No mundo das letras, e da poética em especial, nós sempre deparamos passagens, registros e exegeses que nos convidam à reflexão caso, as antenas do nosso espírito estejam bem ligadas. Às vezes, no caso das regras gramaticais aplicadas ao exercício da poesia, denominam-se licenças poéticas (= liberdade que têm o poeta, algumas vezes, de transgredir – ao seu bel-prazer – as normas da poética ou da gramática). Para o exercício da literatura, quando se desrespeita totalmente a realidade, ou seja, não se leva em conta a verrossimilhança, ainda não existe, infelizmente, uma licença verossínil, e, por isto mesmo, um poeta brasileiro ignorou totalmente a realidade, criando uma licençazinha verossimilhante, para dar azo à sua própria imaginação. A realidade – valor secundário – que vá para o inferno! Foi o que, justamente, aconteceu com o nosso poeta-mor, maranhense ilustre, Gonçalves Dias (1823-1864), dono de uma imaginação frondosa, exuberante,inflacionada, como a de todos os vates românticos, que se saiu com uma sextilha repetida em nossas escolas, desde as primeiras letras:
Minha terra tem primores,
Que tais não encontro eu cá;
Em cismar – sozinho, à noite –
mais prazer encontro eu lá;
Minha terra tem palmeiras
Onde canta o sabiá
(Coimbra, julho, 1843. Titulo do poema: Canção do exílio).

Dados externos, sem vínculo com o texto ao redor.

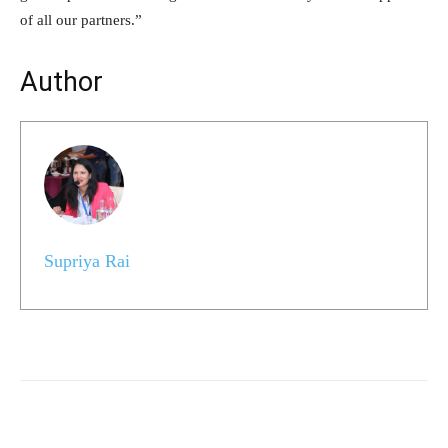
of all our partners.”
Author
Supriya Rai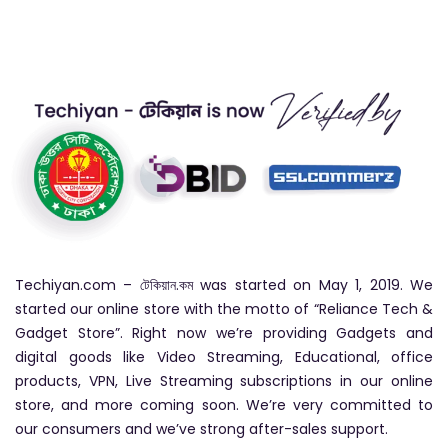
Techiyan.com – টেকিয়ান.কম was started on May 1, 2019. We
started our online store with the motto of “Reliance Tech &
Gadget Store”. Right now we’re providing Gadgets and
digital goods like Video Streaming, Educational, office
products, VPN, Live Streaming subscriptions in our online
store, and more coming soon. We’re very committed to
our consumers and we’ve strong after-sales support.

Pois bem, este poeta descompromissado com a verossimilhança normal, imaginou uma ave canora dando o seu concertinho mavioso nos galhos de alguma palmeira farfalhante. Acontece que os ornitólogos, aqueles sábios bisbilhoteiros que passam grande parte de suas vidas devassando a das aves – daqui e dacolá – são todos unânimes em afirmar: O sabiá não canta em palmeiras, porque nelas jamais pousam! A imaginação romântica geralmente trabalha com a sua supra-realidade e, poucas vez, com a realidade propriamente dita... Os poetas, usineiros do sonho, criam, remontam e descrevem uma realidade pessoal, exclusivamente fruto de sua própria imaginação, o que vale dizer: uma realidade fantástica e, portanto muitíssima distanciada daquela do senso comum, ou seja, a realidade que os demais olhos enxergam! Respeitemo-la!